Le taux d’épargne brute, la capacité d’autofinancement et le virement de section sont corrigés après prise en compte du traitement des arriérés. De cette façon le TEB à 20.5 % se situe nettement au-dessus du seuil critique des 15 % qui exposerait à un risque de déséquilibre budgétaire à court terme et la CAF s’établit à 104 M€.

La contribution au redressement des comptes publics pour un montant de 7.5 M€ impacte l’exercice 2016 mais la baisse des dépenses courantes et l’augmentation des recettes font que l’épargne brute en 2016 atteint les 114 M€.

Les recettes de fonctionnement à 557 M€ connaissent une augmentation de 3.4 % 18 M€ provenant de la CVAE 2 M€, de la fiscalité indirecte TICPE et Taxe de transport 11 M€ et des produits financiers pour 11 M€ incluant les 8 M€ du premier versement de la SFIL.

A ce propos, s’agissant du recouvrement de la Taxe de transport vous notez l’écart qui se situe à prés de 9 M€ sur trois exercices (2.4 M€ en 2016) par rapport au nombre de titre de transport émis. Pour notre part nous avions demandé l’intervention de l’IGF.

Aujourd’hui la saisine du préfet nous semble d’autant plus justifiée que cette intervention a eu lieu et qu’un rapport a été publié en mars 2012 dans lequel il était fait état de « défaillances et d’erreurs ». 5 ans plus tard le même constat ne doit pas conduire aux mêmes conclusions sans effets. Il appartient aux services de l’Etat de faire toute la clarté en la matière et de veiller à ce que le préjudice subi par la CTC soit réparé.

Les recettes sectorielles accusent une baisse de plus de 39% pour un montant de 20 M€. La baisse la plus significative provient de la fin de la programmation 2007 2013 contractualisée avec l’Europe sur le FEDER FSE notamment.

Impactée de surcroit par la ponction de 7.5 M€ la Dotation Globale de décentralisation gelée depuis 2009 hors formation professionnelle représente, avec 90 M€ la principale recette de la CTC s’y ajoutent les 187 M€ de la dotation de continuité territoriale.

Au titre des excédents l’OTC a reversé 15 M€ à la CTC ils confortent les marges de manœuvres mais ce gain substantiel reste le produit d’une politique qui a mis à mal le service public au bénéfice des low cost et l’emploi à statut sous pavillon français premier registre.

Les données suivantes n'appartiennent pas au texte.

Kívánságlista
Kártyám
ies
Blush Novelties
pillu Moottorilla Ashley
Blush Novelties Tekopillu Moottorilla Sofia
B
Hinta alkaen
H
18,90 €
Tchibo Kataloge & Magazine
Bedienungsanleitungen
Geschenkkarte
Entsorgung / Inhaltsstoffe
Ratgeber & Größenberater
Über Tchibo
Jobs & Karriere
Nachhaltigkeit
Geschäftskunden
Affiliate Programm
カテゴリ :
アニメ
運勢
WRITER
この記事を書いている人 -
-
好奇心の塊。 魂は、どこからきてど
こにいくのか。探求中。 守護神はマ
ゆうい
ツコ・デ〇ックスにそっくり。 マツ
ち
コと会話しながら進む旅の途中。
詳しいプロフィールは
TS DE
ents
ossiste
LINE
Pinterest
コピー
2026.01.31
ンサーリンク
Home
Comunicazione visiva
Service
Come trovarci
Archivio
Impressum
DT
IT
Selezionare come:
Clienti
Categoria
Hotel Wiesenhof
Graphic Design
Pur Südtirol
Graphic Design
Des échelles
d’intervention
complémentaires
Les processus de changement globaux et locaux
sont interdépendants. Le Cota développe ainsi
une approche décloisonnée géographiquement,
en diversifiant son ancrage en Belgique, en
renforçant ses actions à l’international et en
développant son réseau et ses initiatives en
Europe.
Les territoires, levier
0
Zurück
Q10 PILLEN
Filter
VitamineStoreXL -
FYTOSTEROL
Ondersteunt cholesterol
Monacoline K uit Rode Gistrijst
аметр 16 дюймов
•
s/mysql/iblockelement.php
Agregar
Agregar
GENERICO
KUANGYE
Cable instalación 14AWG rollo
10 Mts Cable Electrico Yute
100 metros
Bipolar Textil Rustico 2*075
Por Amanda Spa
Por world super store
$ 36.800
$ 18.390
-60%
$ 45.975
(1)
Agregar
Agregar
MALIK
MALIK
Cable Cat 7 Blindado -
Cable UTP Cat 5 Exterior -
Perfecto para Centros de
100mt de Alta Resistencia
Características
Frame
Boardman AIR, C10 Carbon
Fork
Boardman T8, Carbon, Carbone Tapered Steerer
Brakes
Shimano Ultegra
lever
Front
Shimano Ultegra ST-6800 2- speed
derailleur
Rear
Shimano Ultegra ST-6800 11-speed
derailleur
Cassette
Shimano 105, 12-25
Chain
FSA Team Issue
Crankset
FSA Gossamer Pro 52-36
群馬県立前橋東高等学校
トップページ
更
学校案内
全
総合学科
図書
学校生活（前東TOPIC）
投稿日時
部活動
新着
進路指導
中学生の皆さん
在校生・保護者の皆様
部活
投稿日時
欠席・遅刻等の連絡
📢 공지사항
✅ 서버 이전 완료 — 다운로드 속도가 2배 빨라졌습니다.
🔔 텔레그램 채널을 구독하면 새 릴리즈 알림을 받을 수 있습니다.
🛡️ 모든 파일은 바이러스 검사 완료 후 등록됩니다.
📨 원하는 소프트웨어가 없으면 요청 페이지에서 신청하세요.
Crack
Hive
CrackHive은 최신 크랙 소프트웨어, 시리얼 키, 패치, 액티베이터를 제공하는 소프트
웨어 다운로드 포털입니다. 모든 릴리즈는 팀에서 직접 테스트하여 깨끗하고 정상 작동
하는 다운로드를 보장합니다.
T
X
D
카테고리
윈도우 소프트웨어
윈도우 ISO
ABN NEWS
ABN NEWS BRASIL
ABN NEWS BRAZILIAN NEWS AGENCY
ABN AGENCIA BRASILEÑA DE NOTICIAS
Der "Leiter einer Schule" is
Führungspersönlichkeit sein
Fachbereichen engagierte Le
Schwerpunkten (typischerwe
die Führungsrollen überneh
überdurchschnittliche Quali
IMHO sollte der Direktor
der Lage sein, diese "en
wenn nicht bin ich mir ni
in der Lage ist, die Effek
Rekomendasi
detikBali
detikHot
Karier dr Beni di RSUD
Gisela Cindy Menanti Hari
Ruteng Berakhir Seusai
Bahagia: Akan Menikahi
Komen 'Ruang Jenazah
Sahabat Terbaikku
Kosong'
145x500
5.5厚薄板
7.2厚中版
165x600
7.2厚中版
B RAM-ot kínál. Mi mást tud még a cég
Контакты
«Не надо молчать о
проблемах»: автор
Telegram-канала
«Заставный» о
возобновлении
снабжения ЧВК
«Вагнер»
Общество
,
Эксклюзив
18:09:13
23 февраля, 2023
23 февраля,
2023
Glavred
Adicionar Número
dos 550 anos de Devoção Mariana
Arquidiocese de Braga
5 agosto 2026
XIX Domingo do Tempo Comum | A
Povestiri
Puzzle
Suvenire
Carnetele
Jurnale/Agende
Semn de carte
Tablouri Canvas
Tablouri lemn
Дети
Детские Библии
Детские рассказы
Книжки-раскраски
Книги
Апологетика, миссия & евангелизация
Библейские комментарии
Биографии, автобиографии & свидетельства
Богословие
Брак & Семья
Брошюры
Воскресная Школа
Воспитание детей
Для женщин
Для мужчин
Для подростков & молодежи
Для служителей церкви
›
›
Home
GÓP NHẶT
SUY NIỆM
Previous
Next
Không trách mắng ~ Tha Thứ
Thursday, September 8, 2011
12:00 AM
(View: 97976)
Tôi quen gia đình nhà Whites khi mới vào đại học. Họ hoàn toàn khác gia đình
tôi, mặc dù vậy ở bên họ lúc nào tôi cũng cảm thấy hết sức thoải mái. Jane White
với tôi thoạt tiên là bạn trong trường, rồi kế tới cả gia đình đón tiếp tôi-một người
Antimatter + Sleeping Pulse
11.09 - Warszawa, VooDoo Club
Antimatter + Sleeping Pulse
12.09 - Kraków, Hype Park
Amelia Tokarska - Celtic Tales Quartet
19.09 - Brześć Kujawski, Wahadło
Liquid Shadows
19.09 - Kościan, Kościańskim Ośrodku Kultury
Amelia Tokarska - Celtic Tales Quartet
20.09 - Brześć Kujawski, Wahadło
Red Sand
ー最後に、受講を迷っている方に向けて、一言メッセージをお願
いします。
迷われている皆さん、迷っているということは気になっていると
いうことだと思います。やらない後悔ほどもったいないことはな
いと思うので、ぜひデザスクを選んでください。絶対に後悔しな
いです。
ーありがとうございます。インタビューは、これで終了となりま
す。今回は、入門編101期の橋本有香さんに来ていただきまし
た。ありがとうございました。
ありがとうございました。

On note également que les CFC ont reversé en 2016 1.7 M€ sans préjudice pour l’emploi et le service public au contraire. On peut ainsi vérifier la pertinence des mécanismes financiers initiés par la SAEML qui devraient permettre sur 10 ans de DSP de réduire la compensation financière de 21 M€ pour mieux soutenir l’investissement notamment ferroviaire.

Les dépenses d’investissement 2016, hors arriérés, se situent dans la moyenne des 5 dernières années avec une légère augmentation de 2.6 M€, soit 1.32 %. Le toilettage des stocks AP AE apparait dans ce CA avec une baisse en section investissement de près de 50 M€ (-6.4 %), par rapport à 2015 où il était à 763 M€. Le ratio de couverture passe à 3 ans au lieu de 3.6 ans. En fonctionnement, la même évolution est constatée avec un stock en baisse de 32 M€ par rapport à 2015 où il était de 127 M€.

Comme cela est rappelé dans le rapport « le vote du compte administratif est un moment fort dans le débat politique permettant un réel éclairage sur les écarts de réalisations. Il met en avant l’adéquation des politiques entreprises dans l’année en cours, au vu des engagements pris et des propositions débattues ».

Ce rappel est incontestable néanmoins, on ne peut s’en tenir à la seule analyse budgétaire et à la vérification de la concordance entre les opérations comptables et les politiques entreprises. Quand c’est le cas il n’y a rien dire sur la gestion en elle-même et c’est mieux que le contraire comme nous avons pu le constater dans le rapport de la CRC.

Cela étant il reste les politiques entreprises et des choix économiques et sociaux auxquels nous nous sommes ici opposés et nous n’avons aujourd’hui aucune raison de changer de position par conséquent nous voterons contre ce compte administratif mais nous voterons le compte de gestion du payeur.